Evidentiary Objections
In
light of the ruling, the Court does not rule on the submitted evidentiary
objections. (CCP § 437c, sud. (q).)
Discussion
Defendant
argues that Plaintiffs cannot state a claim because the policy excludes
coverage when an insured makes a “material misrepresentation,” and requires an
insured’s full cooperation before filing a lawsuit.
The
insurance policy in question here provides the following:
C. Duties
After Loss
In case of a
loss to covered property, we have no duty to provide coverage under this policy
if the failure to comply with the following duties is prejudicial to us. These
duties must be performed either by you, an “insured” seeking coverage, or a
representative of either:
* * *
5. Cooperate
with us in the investigation of a claim;
* * *
7. As often
as we reasonably require:
a. Show the
damaged property;
b. Provide us
with records and documents we request and permit us to make copies; and
c. Submit to
examination under oath, while not in the presence of another “insured,” and
sign the name;
*
* *
H.
Suit Against Us
No action can
be brought against us unless there has been full compliance with all of the
terms under Section I of this policy and the action is started within one year
after the date of loss.
(SS
¶ 1.)
As
amended through an endorsement, the policy also provides in part:
2. With
respect to loss by a peril other than fire, we provide coverage to no
‘insureds’ under this policy, if, whether before or after a loss, any ‘insured’
has:
a. Concealed
or misrepresented any material fact or circumstance;
b. Engaged in
fraudulent conduct; or
c.
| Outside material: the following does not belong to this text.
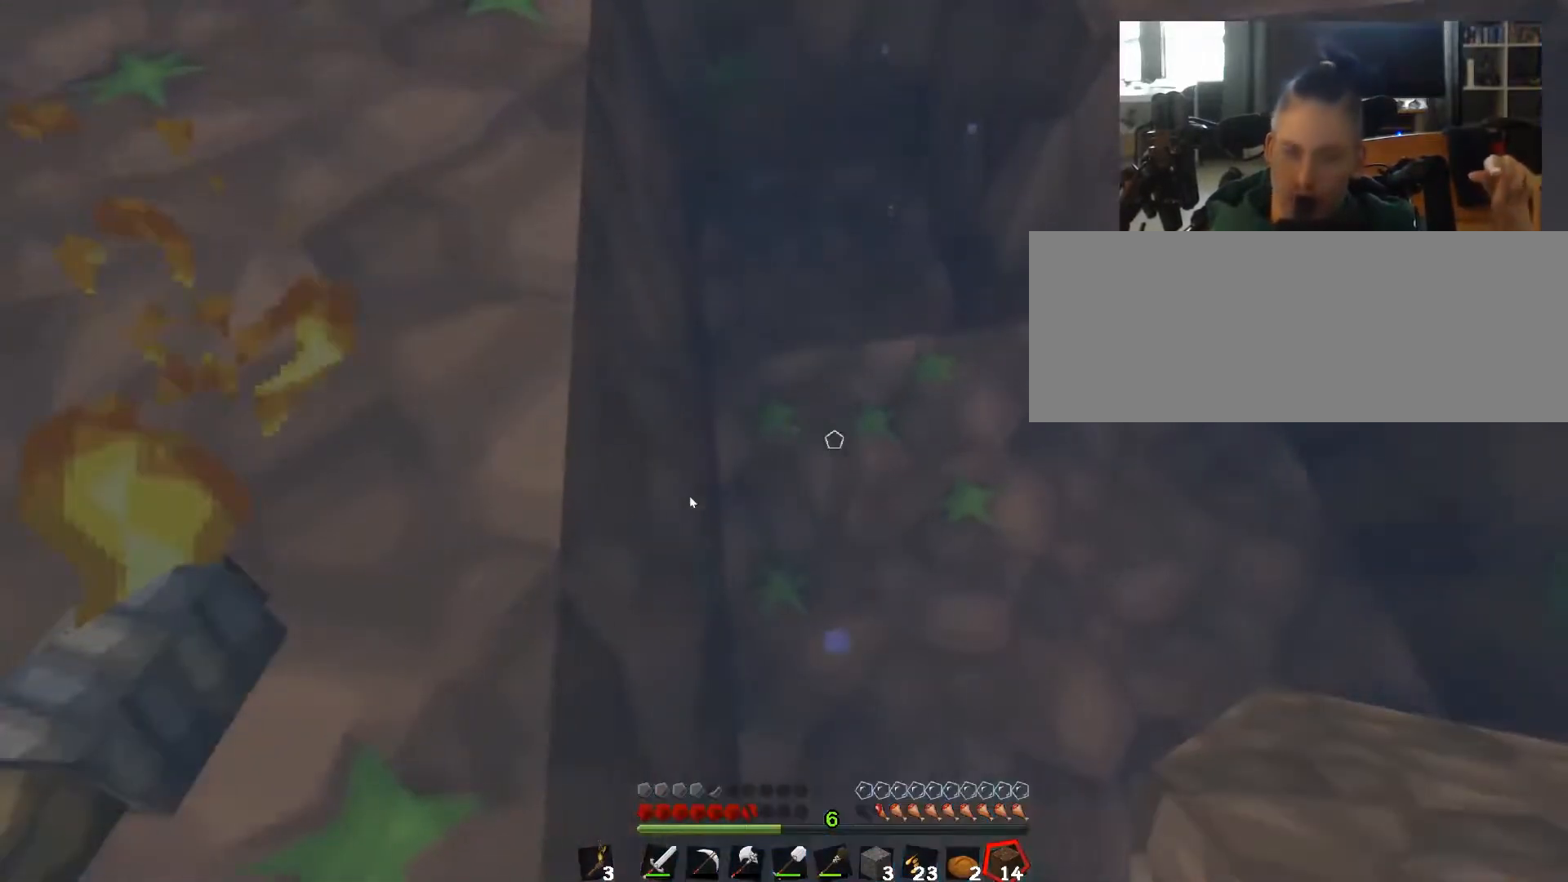
{"keys": ["a"], "events": [[467, "a", "down"], [467, "q", "up"]]}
Made false
statements relating to this insurance.
(SS
¶ 2.)
To show that
Plaintiffs were excluded from coverage based on these policy provisions,
Defendant submitted the following evidence:
-
On October 20, 2019, through a public
adjuster, plaintiffs notified Defendant that their water supply line under the
kitchen sink broke the day prior. On October 23, 2019, adjuster Irene Bernardo
inspected the property and collected the damaged water supply line. (SS ¶ 3.)
-
On October 23, 2019, Defendant sent the
failed water line to Diversified Products Inspection (DPI) for forensic testing
and analysis. On November 7, 2019, DPI advised Defendant of the following
finding:
Its
failure was identified as a diagonal split in the body of the line located
below the crimp sleeve. The split in the supply line’s outer jacket and inner
reinforcement braiding were relatively smooth with some fraying on the
braiding. These were indications that the supply line had been cut by a sharp
object.
DPI also reported
that the failed line showed evidence of “inward deformation indicative of
extremely imposed damage.” It also provided magnified photographs.
(SS ¶ 4.)
-
DPI found no evidence that high water
pressure was a cause of the loss. The photographs in DPI November 5, 2019
report show a “Brass Craft” water supply line with polymer braids. It is rated
for up to 125 PSI of pressure with tolerance of approximately that amount. DPI
found no evidence that the pressure exceeded 125 PSI. According to DPI, if there
were prolonged pressure in excess of 124 PSI, the couplings linking the supply
line to fixture would come off before the line would break. (SS ¶ 5.)
-
During the claim, Plaintiffs’ plumber
did not state that the water pressure was high at the time of the loss.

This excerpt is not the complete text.